* _What you should do_
Report how many lines in the data include the string "middle", and add nothing else.

* _Exercise data_

==========

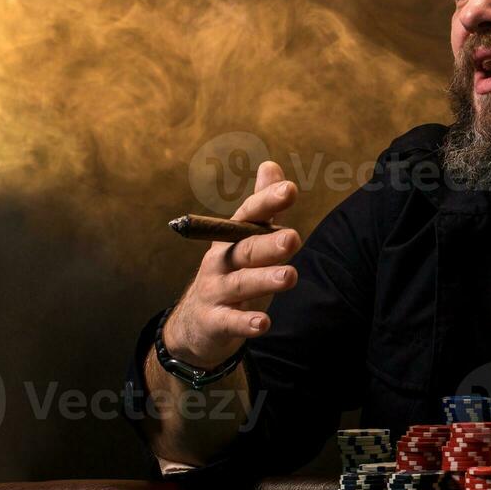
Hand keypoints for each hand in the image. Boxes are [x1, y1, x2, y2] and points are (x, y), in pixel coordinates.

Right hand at [162, 161, 301, 367]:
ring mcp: (215, 291)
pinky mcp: (214, 321)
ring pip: (241, 283)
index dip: (267, 202)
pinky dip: (245, 322)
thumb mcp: (245, 240)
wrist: (196, 324)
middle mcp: (221, 261)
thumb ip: (261, 207)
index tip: (289, 189)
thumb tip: (271, 165)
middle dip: (269, 244)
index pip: (249, 216)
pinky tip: (263, 323)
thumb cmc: (231, 274)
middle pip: (245, 249)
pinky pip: (230, 322)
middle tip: (294, 238)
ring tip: (290, 276)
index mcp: (231, 238)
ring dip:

==========

* _Result of the exercise_
4